If you are a cop who happens to observe Christmas as a holy day, your work may subject you to all that unholiness and also prevent you from attending worship at your own church or being home with your own family when you want to be - none of which helps make Christmas holy for you personally, or for your family. I am a Christian, myself, and I am dismayed by what Christmas has become.

There is something important underneath those layers of tinsel, greed, and manufactured sentiment; something I would like to try to share. If you don't have a choice about sharing the down side of what Christmas has become, you might as well hear the original point of it, to see if there is anything worth hanging onto in this mess! At the heart of Christmas is the story of the birth of a baby. As many cops know from professional experience, babies don’t wait, and they don't always come at convenient times.

The birth of Jesus of Nazareth is just such a story. The Roman emperor had called for a census, and required everyone to return to his hometown to be counted. This came at a bad time for Joseph and Mary. She was pregnant, the baby was due any time, and making a 60-mile journey through the hill country couldn't have been high on the list of things they wanted to be doing. But emperors don't wait much better than babies, so make the journey they did. And it happens that while they were in Joseph's hometown, the baby came.

They didn't even have a proper room to stay in. They had hoped to stay in the inn, but it was full. The inn-keeper let them stay in the stable. The fact it was used to house livestock makes me think it wasn't a very clean place to give birth, not a place one would normally choose, but - babies don't wait. So Jesus was born in the midst of the mess.

That's actually the point - it is pretty typical behavior for God, who regularly shows up in the middle of the messes of our lives. That's good news because those are the places we most need God, but we get squeamish about inviting God there sometimes. It is a good thought that God just enters into the mess whether invited or not.

If you are lucky enough this Christmas to have a peaceful, safe home, with something good to eat and share with someone special, it is not too difficult to feel oneself surrounded by God's love and protection. Such peaceful scenes are not the only places God will spend Christmas this year. Some of us are bereaved this Christmas, and will be acutely aware of an absence at the family table. Some of us are not in good health, and are wondering what the New Year is going to bring. Some of us are having trouble paying our bills. Some are having conflict at home, or are estranged from family.
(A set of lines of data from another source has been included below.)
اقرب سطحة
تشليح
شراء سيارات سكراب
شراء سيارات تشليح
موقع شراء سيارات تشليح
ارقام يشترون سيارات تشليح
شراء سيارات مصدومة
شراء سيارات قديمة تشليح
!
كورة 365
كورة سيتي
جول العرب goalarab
God will be present in these places, too, and in yet more challenging places than these - I suppose on December 26th, we will open the paper to read of a house fire or a fatal accident. There will be an article about an attack somewhere, perhaps in Afghanistan. It's the same stuff we read every day, but we'll feel even sadder than usual, because it will have happened at a time of celebration.

We don't celebrate because we are immune to tragedy for a day, because we are not. Tragedy finds us on December 25th just like it does every other day. The birth of the baby in the mess and stink of the stable reminds us that God comes into the mess of our lives, even when everything else about them stinks. God doesn't wait until we get our act together, but meets us where we are, as we are, even if that means God gets (his) hands dirty and (his) heart broken. Babies don't wait, and neither does God. This Christmas God will be present on the battlefield, in hospitals and nursing homes, and prowling the streets in patrol cars.

Just like every other day.

That, really, is what Christmas is about: the birth of God into the mess - our mess - where God loves us, helps us, and when need be, suffers with us.

You just know God must love us an awful lot, to go through all that with us.